• **Instructions for the task**
Update the rows below by replacing "magenta" with "cyan" and leaving everything else unchanged. Omit the pictures from your output.

Source records:
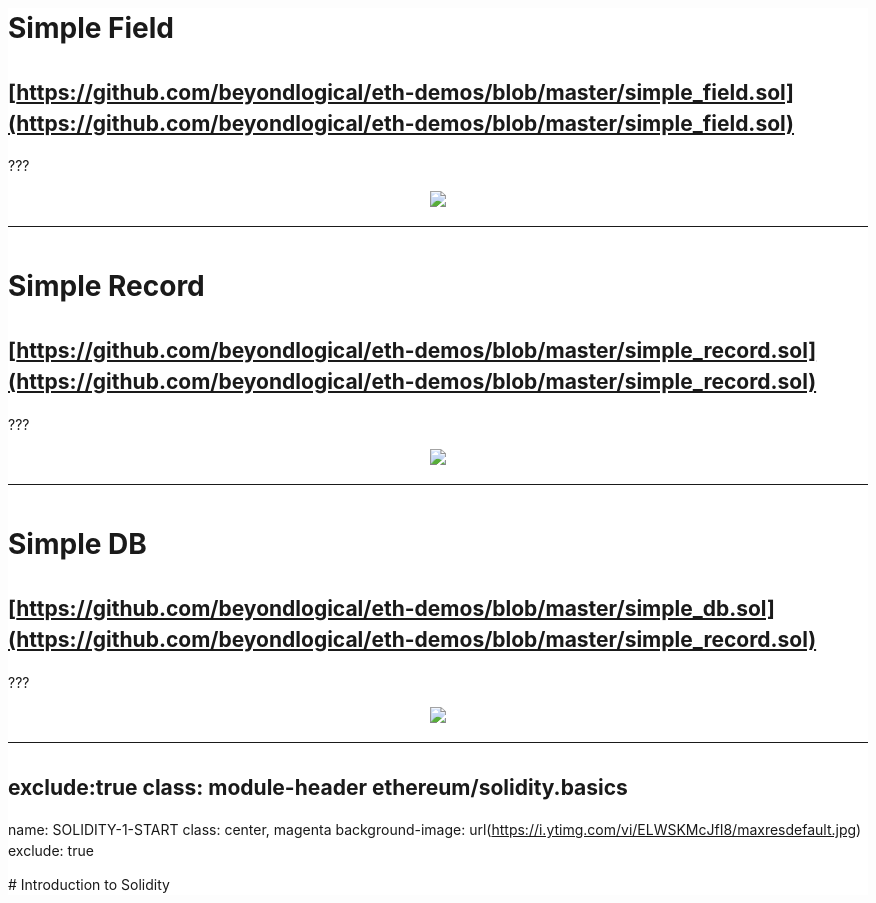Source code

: # Simple Field
## [https://github.com/beyondlogical/eth-demos/blob/master/simple_field.sol](https://github.com/beyondlogical/eth-demos/blob/master/simple_field.sol)

???
<p align=center>
    <img src="../media/simple-field-sol.png" style="width:100%">
</p>

---
# Simple Record
## [https://github.com/beyondlogical/eth-demos/blob/master/simple_record.sol](https://github.com/beyondlogical/eth-demos/blob/master/simple_record.sol)

???
<p align=center>
    <img src="../media/simple-record-sol.png" style="width:100%">
</p>

---
# Simple DB
## [https://github.com/beyondlogical/eth-demos/blob/master/simple_db.sol](https://github.com/beyondlogical/eth-demos/blob/master/simple_record.sol)

???
<p align=center>
    <img src="../media/simple-db-sol.png" style="width:100%">
</p>

---

exclude:true
class: module-header ethereum/solidity.basics
---
name: SOLIDITY-1-START
class: center, magenta
background-image: url(https://i.ytimg.com/vi/ELWSKMcJfI8/maxresdefault.jpg)
exclude: true
<link rel="stylesheet" type="text/css" href="../resources/bryant.css">
# Introduction to Solidity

• **Reply**
Source code

: # Simple Field
## [https://github.com/beyondlogical/eth-demos/blob/master/simple_field.sol](https://github.com/beyondlogical/eth-demos/blob/master/simple_field.sol)

???
<p align=center>
    <img src="../media/simple-field-sol.png" style="width:100%">
</p>

---
# Simple Record
## [https://github.com/beyondlogical/eth-demos/blob/master/simple_record.sol](https://github.com/beyondlogical/eth-demos/blob/master/simple_record.sol)

???
<p align=center>
    <img src="../media/simple-record-sol.png" style="width:100%">
</p>

---
# Simple DB
## [https://github.com/beyondlogical/eth-demos/blob/master/simple_db.sol](https://github.com/beyondlogical/eth-demos/blob/master/simple_record.sol)

???
<p align=center>
    <img src="../media/simple-db-sol.png" style="width:100%">
</p>

---

exclude:true
class: module-header ethereum/solidity.basics
---
name: SOLIDITY-1-START
class: center, cyan
background-image: url(https://i.ytimg.com/vi/ELWSKMcJfI8/maxresdefault.jpg)
exclude: true
<link rel="stylesheet" type="text/css" href="../resources/bryant.css">
# Introduction to Solidity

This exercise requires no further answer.